Rocky coastline south of Cannes

The stretch of coast between St Raphael and Cannes is known as the Corniche Esterel. There are many small beaches and coves along this route, some better than others.

The best way to explore this part of the coast is on one of the boat trips that take you directly from Cannes, hiring a boat for the day, or better still chartering a yacht so that you can moor up in one of the tranquil coves and spend a few days enjoying this magnificent scenery.

This area is so spectacular thanks to the backdrop of the Massif Esterel and its forested hillsides. The Massif Esterel was produced by volcanic activity in the area and the end result is bulbous red rock mountains that thrust up against the Mediterranean sky. The vivid contrast of green forest, red rock and blue sky is reminiscent of Utah & Ayres rock.

The beach area is made up of sand at the rear and (very) large rounded pebbles at the waters front. There is a picnic area & water sports and free parking. Around the corner from Drumont is the small resort town of Agay. Pleasant enough, it has several sandy beaches and calm, clear waters.

On the other side of the bay, you'll find a very pretty small beach - Plage Baumette - with its wonderful blue-green sea and lush vegetation. Beyond Agay is where you'll see the red rocks of the Massif Esterel. The beaches become rocky coves, accessible via steps cut into the cliffs. The Plage des Anglais has a tiny beach and pier where you can sit and enjoy the blue-green sea, the red cliffs in some peace and quiet.

Cap Antheor provides more accessible sandy-pebbly beaches, shaded by palm trees with the stunning red mountains as the backdrop. The terrain then becomes more rugged and it's back to climbing down steps to discover hidden coves where sailing boats often drop anchor. the area around Vila Dani is particularly recommended if you are lucky (or early) enough to bag a parking spot.

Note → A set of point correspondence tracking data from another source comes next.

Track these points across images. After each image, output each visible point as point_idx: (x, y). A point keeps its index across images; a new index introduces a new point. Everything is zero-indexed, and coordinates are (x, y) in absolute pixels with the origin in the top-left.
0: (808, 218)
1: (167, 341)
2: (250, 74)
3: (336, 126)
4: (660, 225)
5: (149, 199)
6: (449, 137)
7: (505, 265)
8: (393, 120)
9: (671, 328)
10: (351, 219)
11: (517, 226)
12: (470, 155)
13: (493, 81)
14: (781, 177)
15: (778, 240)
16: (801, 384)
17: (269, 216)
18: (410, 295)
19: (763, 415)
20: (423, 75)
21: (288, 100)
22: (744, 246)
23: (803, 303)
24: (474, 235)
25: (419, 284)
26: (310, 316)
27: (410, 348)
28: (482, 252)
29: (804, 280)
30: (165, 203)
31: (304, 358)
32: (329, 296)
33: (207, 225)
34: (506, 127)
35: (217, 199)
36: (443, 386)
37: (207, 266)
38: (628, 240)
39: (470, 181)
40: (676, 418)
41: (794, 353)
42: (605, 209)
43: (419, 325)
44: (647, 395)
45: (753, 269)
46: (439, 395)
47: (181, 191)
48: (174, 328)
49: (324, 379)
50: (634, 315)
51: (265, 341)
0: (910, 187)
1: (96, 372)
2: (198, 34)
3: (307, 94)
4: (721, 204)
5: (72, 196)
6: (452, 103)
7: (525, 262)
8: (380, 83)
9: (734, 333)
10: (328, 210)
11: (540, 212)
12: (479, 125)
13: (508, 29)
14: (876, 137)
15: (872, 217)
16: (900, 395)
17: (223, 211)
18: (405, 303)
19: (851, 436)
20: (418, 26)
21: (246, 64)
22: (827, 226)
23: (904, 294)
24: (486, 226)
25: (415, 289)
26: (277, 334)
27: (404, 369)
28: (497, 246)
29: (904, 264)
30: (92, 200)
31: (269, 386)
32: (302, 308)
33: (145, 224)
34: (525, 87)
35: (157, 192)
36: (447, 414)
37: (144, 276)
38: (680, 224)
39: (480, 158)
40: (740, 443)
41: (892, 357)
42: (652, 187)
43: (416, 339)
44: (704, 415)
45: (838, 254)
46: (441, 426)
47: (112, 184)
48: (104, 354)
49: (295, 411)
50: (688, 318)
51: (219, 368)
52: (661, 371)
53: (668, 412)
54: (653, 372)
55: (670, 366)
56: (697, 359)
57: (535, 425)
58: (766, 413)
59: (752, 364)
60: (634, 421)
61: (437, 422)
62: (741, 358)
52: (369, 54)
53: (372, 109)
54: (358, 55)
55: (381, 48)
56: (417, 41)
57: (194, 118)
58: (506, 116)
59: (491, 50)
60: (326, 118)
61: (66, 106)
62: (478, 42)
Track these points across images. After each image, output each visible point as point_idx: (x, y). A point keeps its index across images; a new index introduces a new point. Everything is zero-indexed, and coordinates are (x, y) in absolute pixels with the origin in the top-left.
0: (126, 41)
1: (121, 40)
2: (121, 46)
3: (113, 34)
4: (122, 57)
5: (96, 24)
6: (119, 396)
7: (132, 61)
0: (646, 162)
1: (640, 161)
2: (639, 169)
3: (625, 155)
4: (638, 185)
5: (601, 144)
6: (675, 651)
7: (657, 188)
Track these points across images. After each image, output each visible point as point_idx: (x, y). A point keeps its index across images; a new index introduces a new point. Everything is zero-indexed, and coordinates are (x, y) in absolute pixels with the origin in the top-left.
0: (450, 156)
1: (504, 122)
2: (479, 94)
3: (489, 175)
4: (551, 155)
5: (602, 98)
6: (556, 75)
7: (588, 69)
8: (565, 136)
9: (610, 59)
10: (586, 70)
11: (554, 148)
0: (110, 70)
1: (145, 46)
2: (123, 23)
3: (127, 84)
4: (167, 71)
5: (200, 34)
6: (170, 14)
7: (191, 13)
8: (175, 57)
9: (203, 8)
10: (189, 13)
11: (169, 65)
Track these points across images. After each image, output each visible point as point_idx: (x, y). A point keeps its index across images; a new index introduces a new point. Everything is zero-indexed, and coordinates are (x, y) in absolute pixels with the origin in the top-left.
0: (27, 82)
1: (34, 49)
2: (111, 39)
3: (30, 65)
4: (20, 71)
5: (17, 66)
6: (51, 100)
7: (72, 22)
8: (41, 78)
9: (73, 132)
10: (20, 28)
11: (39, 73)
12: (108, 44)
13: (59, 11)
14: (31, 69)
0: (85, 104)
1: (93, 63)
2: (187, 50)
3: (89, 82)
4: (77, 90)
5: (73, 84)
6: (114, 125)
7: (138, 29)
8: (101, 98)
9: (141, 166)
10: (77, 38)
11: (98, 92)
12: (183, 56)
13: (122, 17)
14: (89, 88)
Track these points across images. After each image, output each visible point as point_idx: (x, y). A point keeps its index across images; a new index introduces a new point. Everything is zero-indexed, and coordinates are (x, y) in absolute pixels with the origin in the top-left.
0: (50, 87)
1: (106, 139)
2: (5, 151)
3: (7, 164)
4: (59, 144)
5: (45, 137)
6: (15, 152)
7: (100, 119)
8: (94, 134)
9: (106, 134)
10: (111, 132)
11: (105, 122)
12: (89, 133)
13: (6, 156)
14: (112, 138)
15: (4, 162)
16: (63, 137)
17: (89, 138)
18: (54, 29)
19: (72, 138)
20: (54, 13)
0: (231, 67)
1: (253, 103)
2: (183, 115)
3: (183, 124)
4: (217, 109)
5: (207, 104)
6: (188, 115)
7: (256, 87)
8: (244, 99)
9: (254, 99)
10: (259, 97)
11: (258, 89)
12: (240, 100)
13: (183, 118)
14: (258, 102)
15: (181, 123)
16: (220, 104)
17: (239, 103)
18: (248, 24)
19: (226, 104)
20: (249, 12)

The final resort town at the north end of the Cornich is Theole sur Mer - a rather charming and pretty town with a couple of sandy beaches and a cute marina.

Setting & location

The beaches that start from St Raphael are small and sandy (coarse, gravelly sand) and sit right next to the coastal road. Plage du Veillat, Peyguiere Plage, Plage de la Pescade & Plage de Poulouris all fall into this category. Further up (north) from St Raphael, you'll find Plage du Dramont. This is where the Allies disembarked in 1944 with 900 boats and 450,000 men.

Water safety & clarity

The clear water is stunning but there are quite a lot of rocks in the water. Good for snorkelling but not so great for young children or less confident swimmers.

Beach quality

The beaches here are made up of a mixture of sand and some rounded pebbles.